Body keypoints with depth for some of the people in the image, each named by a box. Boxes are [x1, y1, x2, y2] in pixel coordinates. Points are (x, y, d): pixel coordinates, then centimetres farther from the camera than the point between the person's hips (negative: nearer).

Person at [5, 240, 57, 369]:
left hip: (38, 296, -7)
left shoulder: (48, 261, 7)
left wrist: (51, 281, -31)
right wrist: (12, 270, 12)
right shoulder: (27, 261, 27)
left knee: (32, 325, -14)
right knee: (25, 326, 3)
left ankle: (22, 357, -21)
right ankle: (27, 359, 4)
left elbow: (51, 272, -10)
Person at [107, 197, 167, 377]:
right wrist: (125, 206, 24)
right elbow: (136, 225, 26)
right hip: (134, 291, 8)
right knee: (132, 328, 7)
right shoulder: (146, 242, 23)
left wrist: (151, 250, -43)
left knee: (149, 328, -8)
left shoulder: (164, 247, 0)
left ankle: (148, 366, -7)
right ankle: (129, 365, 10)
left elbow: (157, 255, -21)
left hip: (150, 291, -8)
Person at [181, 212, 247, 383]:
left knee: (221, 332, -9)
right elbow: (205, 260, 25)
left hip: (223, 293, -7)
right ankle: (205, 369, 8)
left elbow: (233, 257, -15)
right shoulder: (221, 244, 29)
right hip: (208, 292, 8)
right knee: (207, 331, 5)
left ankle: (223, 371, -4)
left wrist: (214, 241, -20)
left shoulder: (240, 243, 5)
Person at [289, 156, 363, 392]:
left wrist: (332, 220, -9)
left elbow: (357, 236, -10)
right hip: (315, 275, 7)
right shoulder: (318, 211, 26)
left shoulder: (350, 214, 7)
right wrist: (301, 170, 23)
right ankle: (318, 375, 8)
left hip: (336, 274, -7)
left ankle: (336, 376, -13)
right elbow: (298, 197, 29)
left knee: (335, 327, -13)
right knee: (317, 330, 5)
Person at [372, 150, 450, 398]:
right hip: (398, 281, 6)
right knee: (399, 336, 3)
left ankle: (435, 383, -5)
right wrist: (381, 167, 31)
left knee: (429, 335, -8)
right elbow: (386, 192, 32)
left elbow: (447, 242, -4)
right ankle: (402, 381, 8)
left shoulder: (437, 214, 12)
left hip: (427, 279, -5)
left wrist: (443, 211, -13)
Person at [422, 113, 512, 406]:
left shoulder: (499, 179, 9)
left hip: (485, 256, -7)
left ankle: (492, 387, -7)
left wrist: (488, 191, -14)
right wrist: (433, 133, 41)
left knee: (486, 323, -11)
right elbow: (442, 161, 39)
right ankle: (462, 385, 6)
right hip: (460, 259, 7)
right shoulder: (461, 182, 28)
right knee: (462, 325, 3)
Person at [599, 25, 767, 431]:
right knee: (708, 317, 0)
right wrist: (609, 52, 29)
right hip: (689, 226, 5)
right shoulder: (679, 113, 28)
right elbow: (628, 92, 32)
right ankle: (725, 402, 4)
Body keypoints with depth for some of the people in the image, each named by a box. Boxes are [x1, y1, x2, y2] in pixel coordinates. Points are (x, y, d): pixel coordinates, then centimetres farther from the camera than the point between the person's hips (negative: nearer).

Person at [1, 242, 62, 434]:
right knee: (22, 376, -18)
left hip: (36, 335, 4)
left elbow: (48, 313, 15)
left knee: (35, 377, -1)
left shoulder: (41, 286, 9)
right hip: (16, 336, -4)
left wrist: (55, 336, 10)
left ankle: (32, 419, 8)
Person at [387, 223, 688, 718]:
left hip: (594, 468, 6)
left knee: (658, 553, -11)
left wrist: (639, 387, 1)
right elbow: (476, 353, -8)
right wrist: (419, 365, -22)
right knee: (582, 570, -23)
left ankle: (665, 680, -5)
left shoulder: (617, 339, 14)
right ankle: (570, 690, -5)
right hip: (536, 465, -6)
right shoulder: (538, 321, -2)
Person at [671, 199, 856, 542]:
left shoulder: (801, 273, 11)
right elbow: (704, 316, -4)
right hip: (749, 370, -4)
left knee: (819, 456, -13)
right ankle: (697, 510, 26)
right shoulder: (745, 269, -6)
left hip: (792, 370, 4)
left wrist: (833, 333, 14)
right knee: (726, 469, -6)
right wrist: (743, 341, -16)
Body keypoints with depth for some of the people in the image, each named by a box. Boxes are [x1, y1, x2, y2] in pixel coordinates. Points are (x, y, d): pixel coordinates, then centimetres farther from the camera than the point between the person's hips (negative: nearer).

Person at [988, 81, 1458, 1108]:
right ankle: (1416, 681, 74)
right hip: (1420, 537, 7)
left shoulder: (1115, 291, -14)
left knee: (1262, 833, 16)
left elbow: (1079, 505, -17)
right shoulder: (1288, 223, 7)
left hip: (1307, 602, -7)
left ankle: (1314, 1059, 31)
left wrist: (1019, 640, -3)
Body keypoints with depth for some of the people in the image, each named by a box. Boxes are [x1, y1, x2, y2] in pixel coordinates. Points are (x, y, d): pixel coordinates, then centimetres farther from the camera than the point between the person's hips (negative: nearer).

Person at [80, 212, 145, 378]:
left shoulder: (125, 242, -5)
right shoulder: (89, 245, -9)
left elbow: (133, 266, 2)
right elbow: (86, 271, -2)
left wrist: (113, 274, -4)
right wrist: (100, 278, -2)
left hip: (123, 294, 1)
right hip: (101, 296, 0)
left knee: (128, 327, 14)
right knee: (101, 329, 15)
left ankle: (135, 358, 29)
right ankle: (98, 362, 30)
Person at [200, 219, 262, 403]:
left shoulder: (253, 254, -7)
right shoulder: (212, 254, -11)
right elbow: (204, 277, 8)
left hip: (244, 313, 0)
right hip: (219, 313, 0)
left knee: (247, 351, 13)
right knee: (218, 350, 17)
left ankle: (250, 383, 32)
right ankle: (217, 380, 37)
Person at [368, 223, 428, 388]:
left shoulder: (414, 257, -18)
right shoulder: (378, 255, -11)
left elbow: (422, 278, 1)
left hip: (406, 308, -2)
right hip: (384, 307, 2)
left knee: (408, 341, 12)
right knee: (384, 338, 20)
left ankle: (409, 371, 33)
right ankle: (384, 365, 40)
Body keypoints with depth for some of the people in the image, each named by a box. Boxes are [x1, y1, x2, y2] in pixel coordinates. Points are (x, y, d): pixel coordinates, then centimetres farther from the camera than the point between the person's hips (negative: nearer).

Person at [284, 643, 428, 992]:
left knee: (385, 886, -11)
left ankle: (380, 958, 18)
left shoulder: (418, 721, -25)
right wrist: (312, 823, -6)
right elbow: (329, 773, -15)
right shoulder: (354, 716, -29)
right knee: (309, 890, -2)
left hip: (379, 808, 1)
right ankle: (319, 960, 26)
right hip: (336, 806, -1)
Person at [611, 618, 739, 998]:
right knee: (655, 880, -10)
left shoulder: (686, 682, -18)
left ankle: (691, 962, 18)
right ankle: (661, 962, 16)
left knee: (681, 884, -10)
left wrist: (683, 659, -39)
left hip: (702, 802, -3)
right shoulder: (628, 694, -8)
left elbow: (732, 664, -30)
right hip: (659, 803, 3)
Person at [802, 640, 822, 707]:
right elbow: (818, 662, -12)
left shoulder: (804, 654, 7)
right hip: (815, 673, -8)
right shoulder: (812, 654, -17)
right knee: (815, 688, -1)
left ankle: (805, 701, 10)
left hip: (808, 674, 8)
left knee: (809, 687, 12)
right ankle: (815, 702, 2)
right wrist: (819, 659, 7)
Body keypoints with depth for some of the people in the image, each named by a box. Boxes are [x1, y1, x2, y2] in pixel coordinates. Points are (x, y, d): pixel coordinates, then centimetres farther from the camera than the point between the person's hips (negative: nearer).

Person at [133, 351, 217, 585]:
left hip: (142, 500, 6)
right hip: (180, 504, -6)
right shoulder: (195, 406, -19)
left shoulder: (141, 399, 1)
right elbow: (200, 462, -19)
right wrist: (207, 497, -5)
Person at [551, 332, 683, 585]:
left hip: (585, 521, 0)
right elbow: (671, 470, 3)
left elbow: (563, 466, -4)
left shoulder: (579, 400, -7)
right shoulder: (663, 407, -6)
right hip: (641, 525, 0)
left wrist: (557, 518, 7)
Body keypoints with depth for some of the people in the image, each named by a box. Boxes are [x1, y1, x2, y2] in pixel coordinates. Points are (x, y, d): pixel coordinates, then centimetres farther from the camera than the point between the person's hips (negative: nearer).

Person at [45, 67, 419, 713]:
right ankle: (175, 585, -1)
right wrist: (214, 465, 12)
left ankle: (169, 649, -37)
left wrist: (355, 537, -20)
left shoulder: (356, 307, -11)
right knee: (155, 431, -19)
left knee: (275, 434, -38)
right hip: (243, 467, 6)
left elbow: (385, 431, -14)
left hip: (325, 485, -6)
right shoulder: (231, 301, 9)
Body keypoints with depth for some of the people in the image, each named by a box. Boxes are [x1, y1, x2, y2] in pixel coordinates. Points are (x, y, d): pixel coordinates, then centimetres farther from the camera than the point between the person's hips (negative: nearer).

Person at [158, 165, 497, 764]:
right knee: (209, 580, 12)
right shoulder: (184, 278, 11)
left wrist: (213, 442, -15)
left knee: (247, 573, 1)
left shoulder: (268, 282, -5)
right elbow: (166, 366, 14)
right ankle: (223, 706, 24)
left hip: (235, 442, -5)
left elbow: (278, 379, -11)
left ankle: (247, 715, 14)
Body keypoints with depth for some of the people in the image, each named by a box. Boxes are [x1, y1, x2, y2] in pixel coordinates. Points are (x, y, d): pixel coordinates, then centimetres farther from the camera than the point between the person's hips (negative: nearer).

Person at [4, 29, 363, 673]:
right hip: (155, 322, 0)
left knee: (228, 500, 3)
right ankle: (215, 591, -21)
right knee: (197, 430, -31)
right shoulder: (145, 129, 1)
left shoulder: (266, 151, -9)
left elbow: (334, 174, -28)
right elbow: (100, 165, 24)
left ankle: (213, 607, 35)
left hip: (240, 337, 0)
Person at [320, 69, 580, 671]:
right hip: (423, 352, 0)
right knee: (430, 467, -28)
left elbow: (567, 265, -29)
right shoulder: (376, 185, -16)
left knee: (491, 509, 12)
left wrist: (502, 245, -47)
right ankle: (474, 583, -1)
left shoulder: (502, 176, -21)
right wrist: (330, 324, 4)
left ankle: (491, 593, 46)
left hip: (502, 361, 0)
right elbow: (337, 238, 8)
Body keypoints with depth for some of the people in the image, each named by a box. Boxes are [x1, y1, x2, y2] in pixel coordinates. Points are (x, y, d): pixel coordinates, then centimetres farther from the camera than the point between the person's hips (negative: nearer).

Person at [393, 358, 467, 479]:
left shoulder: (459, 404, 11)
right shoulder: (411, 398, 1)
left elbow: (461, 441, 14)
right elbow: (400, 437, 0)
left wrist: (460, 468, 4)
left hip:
────────────────────────────────────────
**HOW TO COMPLETE THIS TASK**.
From the records above, transcribe exactly the run of lines that opens with the line holding "left ankle: (380, 958, 18)" and closes with the line holding "left shoulder: (686, 682, -18)", both included.

**REPLY TO THE EXERCISE**.
left ankle: (380, 958, 18)
left shoulder: (418, 721, -25)
right wrist: (312, 823, -6)
right elbow: (329, 773, -15)
right shoulder: (354, 716, -29)
right knee: (309, 890, -2)
left hip: (379, 808, 1)
right ankle: (319, 960, 26)
right hip: (336, 806, -1)
Person at [611, 618, 739, 998]:
right knee: (655, 880, -10)
left shoulder: (686, 682, -18)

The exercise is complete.